Les salles de cinéma restent ouvertes. Mais sous quelles conditions?

L'occupation d’un maximum 200 personnes est tenable. Mais le respect de la règle d'1,5 mètre de distance pourrait réduire considérablement la jauge.

Les salles de cinéma restent ouvertes. Mais sous quelles conditions?
©BAUWERAERTS DIDIER

"Dans l'immédiat, c'est une bonne nouvelle" se réjouit Jérôme Branders, directeur d'exploitation du cinéma Aventure, à Bruxelles. Après le comité de concertation, ce jeudi 22 octobre, les salles de cinémas restent ouvertes. Mais les conditions concrètes de cette ouverture, liées aux nouvelles mesures, restaient imprécises vendredi, à la mi-journée. Elles pourraient avoir un impact sur la viabilité économique des salles.

“Tout dépendra des dispositions concrètes du nouveau protocole” qui doit être communiqué dans la journée pour chaque secteur nous Thierry Laermans, secrétaire général de Fédération des Cinémas de Belgique (FCB). Le nouveau protocole doit entrer en vigueur ce 23 octobre à 18h.

Pour rappel, le comité de concertation a décidé que pour les événements culturels en intérieure, la présence d’un maximum 200 personnes est autorisé, moyennant le respect de la règle d'1,5 mètre de distance et le port du masque.

Peu de salles belges, en jauge réduite, comme c’est le cas depuis le début de l’été, dépassent l'occupation de 200 personnes. Le point crucial pour les exploitants est surtout la distance d’1,5 mètre et l’interprétation de son application.

“Si on doit laisser une rangée vide et deux fauteuils entre les spectateurs, on tombe à 15% de jauge : c’est intenable, nous dit Eric Franssen, du cinéma Le Palace, à Bruxelles. Par contre, “si nous pouvons maintenir une disposition sur chaque rangée en quinconce (pas de spectateurs assis les uns derrière les autres), comme nous le faisons depuis la réouverture, en juillet, alors nous sommes à 30% de jauge, ce qui reste viable économiquement”. Même écho du côté du cinéma Aventure : "à 15%, ça ne servirait à rien de rester ouvert" confirme l'exploitant Jérôme Branders. 

Depuis l’allègement des mesures, précise encore M. Franssen, la disposition s’était assouplie : “nous étions à 60% de jauge”. En conférence de presse du comité de concertation, Pierre-Yves Jeholet, ministre-Président de la Fédération Wallonie-Bruxelles, a rappelé que les protocoles avaient été respectés dans le domaine de la culture. Aucun foyer de Covid n’y a été relevé ces derniers mois.

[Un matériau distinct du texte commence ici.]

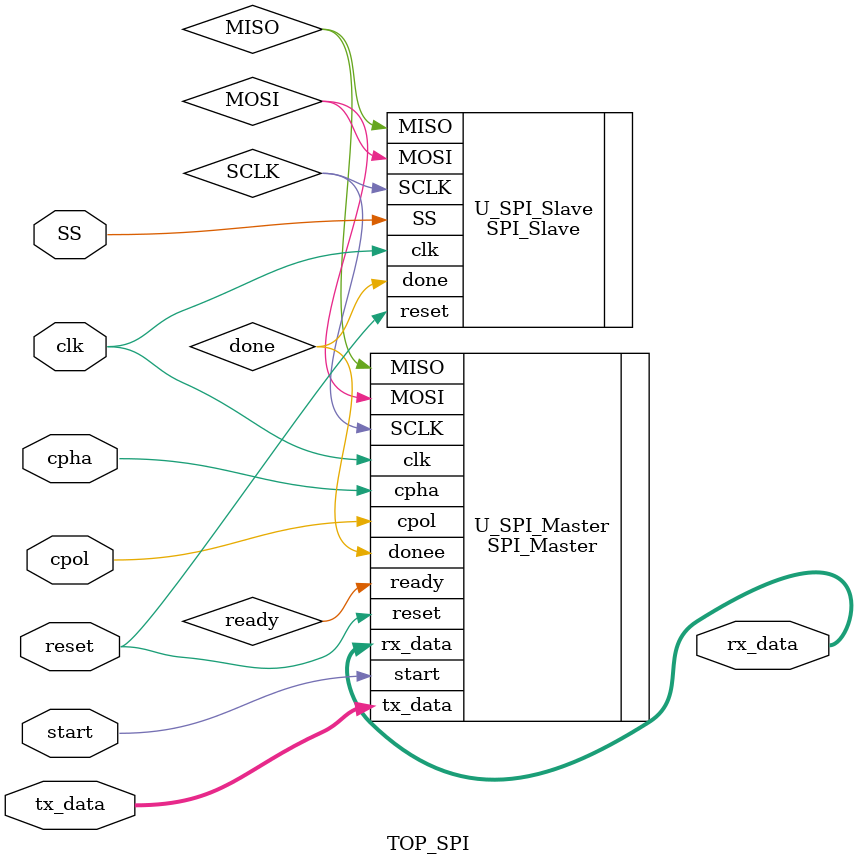
<source format=v>
`timescale 1ns / 1ps

module TOP_SPI(
    // global signals
    input            clk,
    input            reset,
    // internal signals
    input            cpol,
    input            cpha,
    input            start,
    input            SS,
    input      [7:0] tx_data,
    output     [7:0] rx_data
    );
    wire done;
    wire ready;
    wire SCLK;
    wire MOSI;
    wire MISO;

    SPI_Master U_SPI_Master(
        .clk(clk),
        .reset(reset),
        .cpol(cpol),
        .cpha(cpha),
        .start(start),
        .tx_data(tx_data),
        .rx_data(rx_data),
        .donee(done),
        .ready(ready),
        .SCLK(SCLK),
        .MOSI(MOSI),
        .MISO(MISO)
    );

    SPI_Slave U_SPI_Slave(
        .clk(clk),
        .reset(reset),
        .SCLK(SCLK),
        .MOSI(MOSI),
        .MISO(MISO),
        .SS(SS),
        .done(done)
    );
endmodule

</source>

Les nouvelles mesures préoccupent les exploitants, même s’ils comprennent l’urgence sanitaire. Une embellie avait été constatée début octobre : “Il y a eu une hausse fréquentation qui s’approchait de ce qu’on pouvait avoir avant le Covid”, précise Eric Franssen du Palace. Suite à la fermeture de l’Horeca, “on constate un ralentissement, mais pas aussi dramatique que ce qu’on craignait.”

Reste que le secteur, comme tant d’autres, vivote. L’interdiction de vente de snacks et de soda (décidée la semaine dernière et d’application depuis le lundi 19 octobre) impacte surtout les multiplexes, dont les ventes de confiseries représentent une rentrée considérable. En moyenne, la fréquentation des salles a baissé de 75% depuis la reprise, par rapport à son niveau pré-pandémie.

“Si la jauge est encore réduite, avertit Thierry Laermans de la FCB, certains exploitants vont souffrir. Nos demandes d’aide deviendront plus urgentes.”

Article mis à jour le 23 octobre à 12h25 pour inclure les réactions de Jérôme Branders et à 16h30 pour inclure l'heure d'entrée en vigueur du nouveau protocole.